### Work task
Filter the entries for the word "Left". Copy each line in which it occurs.

### Record excerpts

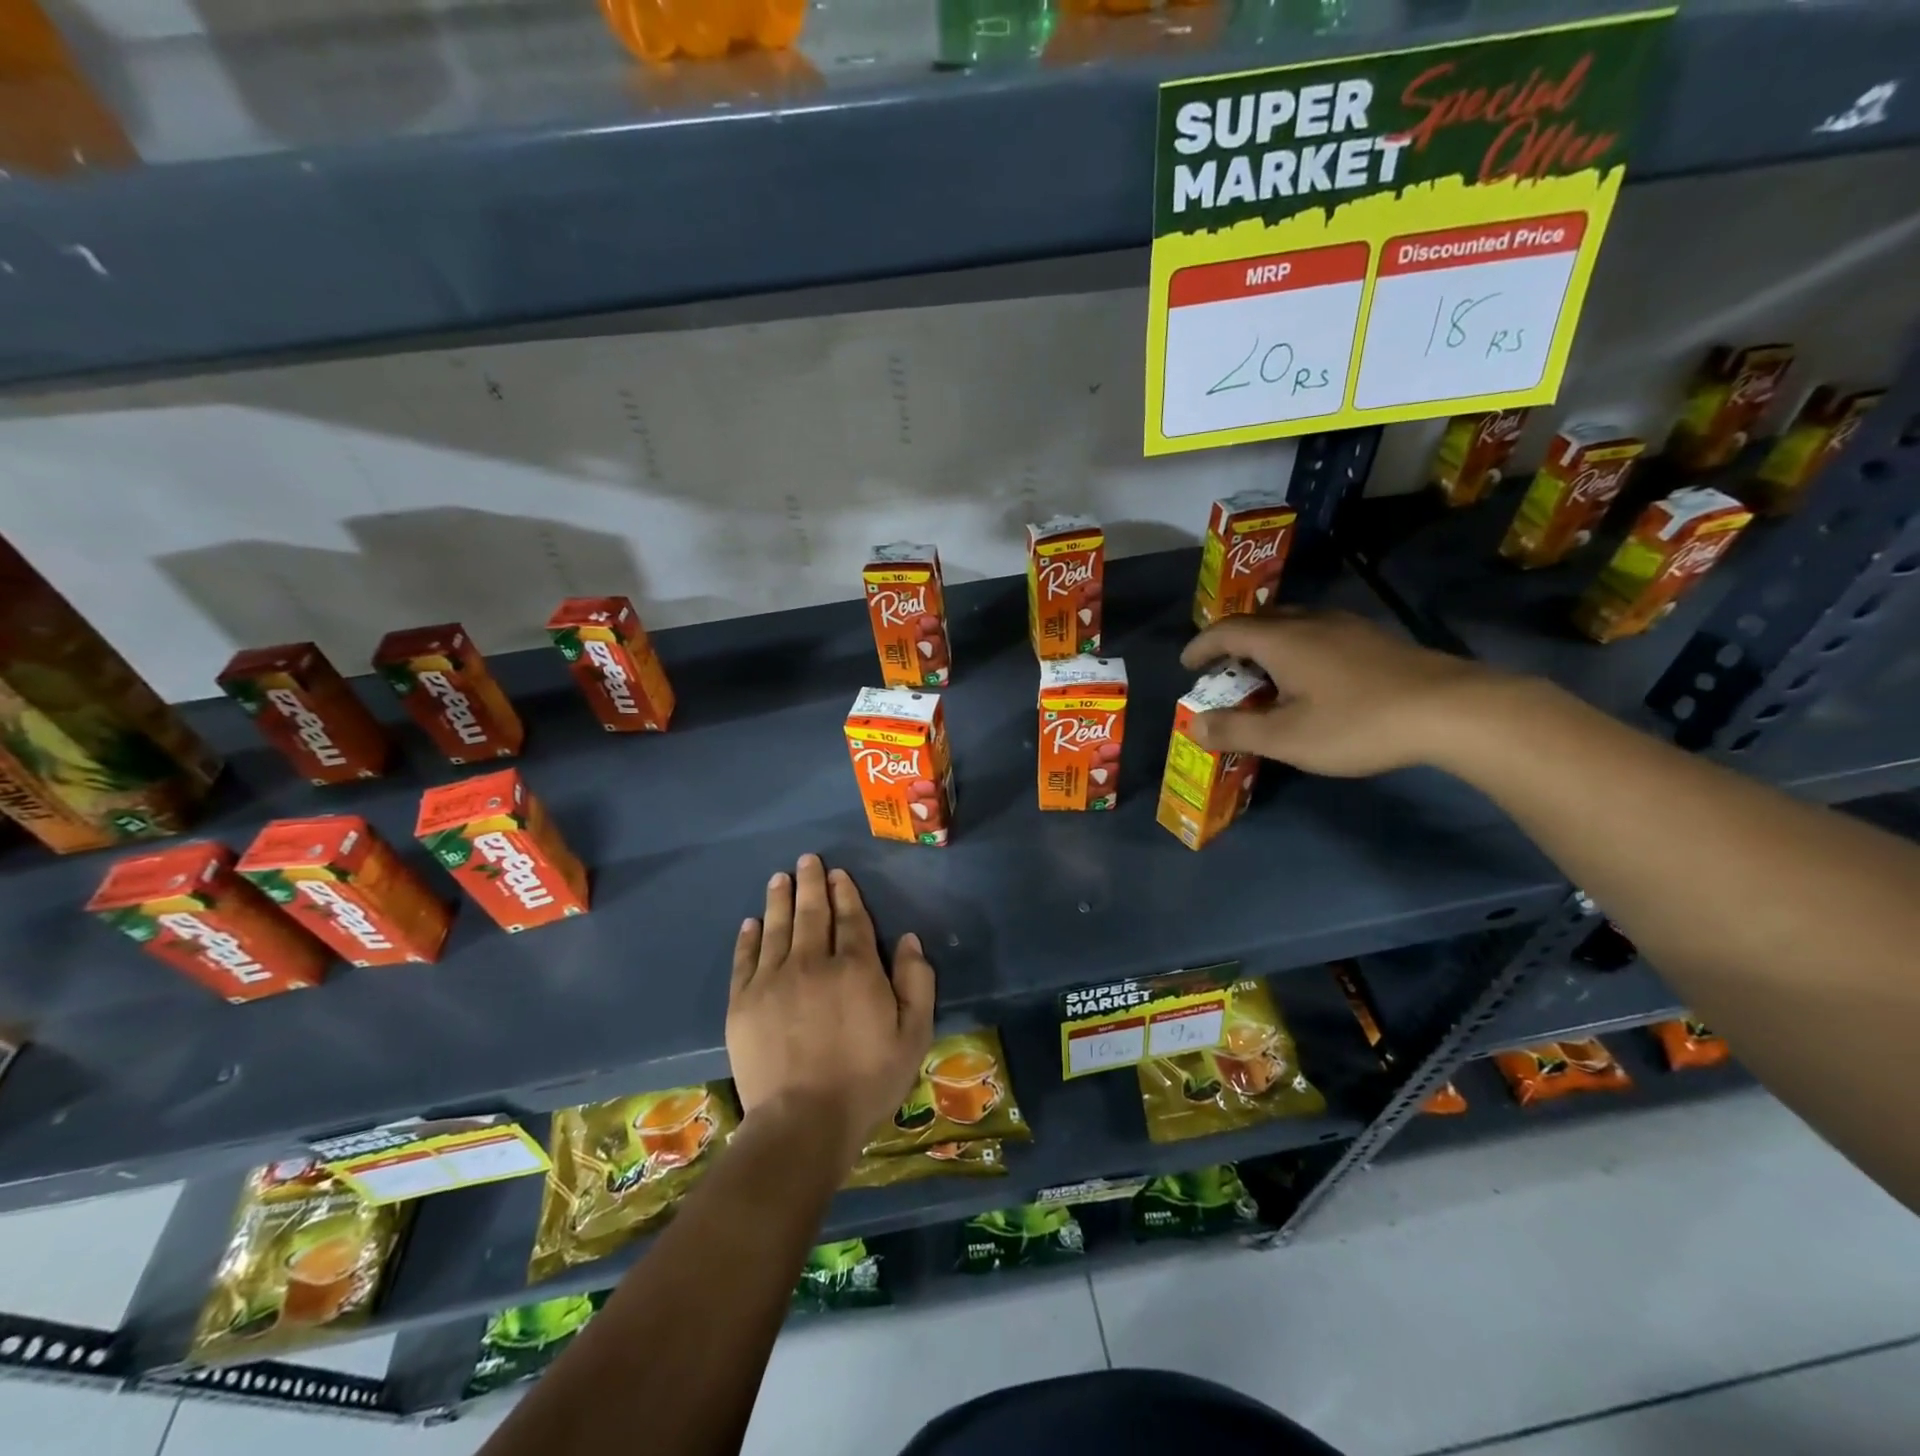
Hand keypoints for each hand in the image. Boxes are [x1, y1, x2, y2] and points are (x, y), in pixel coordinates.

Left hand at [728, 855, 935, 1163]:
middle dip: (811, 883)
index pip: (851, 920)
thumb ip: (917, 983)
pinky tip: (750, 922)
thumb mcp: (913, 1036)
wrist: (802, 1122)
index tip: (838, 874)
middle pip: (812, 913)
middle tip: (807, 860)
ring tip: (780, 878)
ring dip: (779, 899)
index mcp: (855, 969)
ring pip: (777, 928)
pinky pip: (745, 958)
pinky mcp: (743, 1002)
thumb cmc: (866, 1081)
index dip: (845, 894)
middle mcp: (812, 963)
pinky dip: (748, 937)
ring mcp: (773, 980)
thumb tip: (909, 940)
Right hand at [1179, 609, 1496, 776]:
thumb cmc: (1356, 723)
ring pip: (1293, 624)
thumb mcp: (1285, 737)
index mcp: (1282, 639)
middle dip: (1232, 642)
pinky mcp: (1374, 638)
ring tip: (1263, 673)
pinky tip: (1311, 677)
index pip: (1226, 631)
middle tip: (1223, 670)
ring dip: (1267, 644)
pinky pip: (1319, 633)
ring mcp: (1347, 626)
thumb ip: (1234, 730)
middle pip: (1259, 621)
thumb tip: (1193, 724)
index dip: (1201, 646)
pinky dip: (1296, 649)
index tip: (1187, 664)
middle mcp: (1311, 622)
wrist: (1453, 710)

==

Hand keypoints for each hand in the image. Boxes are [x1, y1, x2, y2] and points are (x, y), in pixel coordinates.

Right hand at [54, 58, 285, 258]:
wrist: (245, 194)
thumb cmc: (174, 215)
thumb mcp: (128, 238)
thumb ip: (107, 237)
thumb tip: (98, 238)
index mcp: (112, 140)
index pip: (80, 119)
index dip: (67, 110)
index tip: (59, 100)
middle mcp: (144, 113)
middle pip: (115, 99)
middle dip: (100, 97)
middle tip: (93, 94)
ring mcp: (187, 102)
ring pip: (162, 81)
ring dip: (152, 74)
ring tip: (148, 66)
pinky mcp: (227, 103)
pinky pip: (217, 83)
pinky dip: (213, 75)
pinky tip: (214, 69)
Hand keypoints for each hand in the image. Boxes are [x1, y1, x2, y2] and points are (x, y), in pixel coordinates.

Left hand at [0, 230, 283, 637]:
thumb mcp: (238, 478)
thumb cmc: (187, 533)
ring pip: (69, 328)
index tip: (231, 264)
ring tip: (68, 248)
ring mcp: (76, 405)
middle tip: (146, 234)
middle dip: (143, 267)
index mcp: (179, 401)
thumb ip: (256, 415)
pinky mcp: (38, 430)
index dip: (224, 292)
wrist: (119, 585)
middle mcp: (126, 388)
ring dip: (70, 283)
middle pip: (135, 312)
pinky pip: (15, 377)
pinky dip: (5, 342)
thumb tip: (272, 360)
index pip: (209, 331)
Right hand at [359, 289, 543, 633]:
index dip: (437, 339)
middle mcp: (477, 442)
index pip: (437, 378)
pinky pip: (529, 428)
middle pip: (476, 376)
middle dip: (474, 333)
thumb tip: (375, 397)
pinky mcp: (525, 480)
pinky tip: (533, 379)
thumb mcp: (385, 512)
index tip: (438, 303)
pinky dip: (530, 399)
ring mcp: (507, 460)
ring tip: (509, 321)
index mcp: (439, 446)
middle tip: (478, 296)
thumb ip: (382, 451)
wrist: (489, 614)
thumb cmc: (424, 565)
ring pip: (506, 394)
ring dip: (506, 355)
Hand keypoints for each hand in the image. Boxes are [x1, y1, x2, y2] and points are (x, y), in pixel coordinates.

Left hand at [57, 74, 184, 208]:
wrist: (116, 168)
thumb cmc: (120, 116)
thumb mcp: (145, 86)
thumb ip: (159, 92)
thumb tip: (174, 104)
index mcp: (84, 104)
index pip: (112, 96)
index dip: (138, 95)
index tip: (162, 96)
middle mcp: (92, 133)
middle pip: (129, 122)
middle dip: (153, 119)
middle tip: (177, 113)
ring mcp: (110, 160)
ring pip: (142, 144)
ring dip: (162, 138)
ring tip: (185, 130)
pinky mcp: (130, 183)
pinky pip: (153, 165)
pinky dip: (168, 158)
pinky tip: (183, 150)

### Reply to the task
Left hand at [728, 855, 935, 1163]:
Left hand at [0, 230, 283, 637]:
Left hand at [57, 74, 184, 208]:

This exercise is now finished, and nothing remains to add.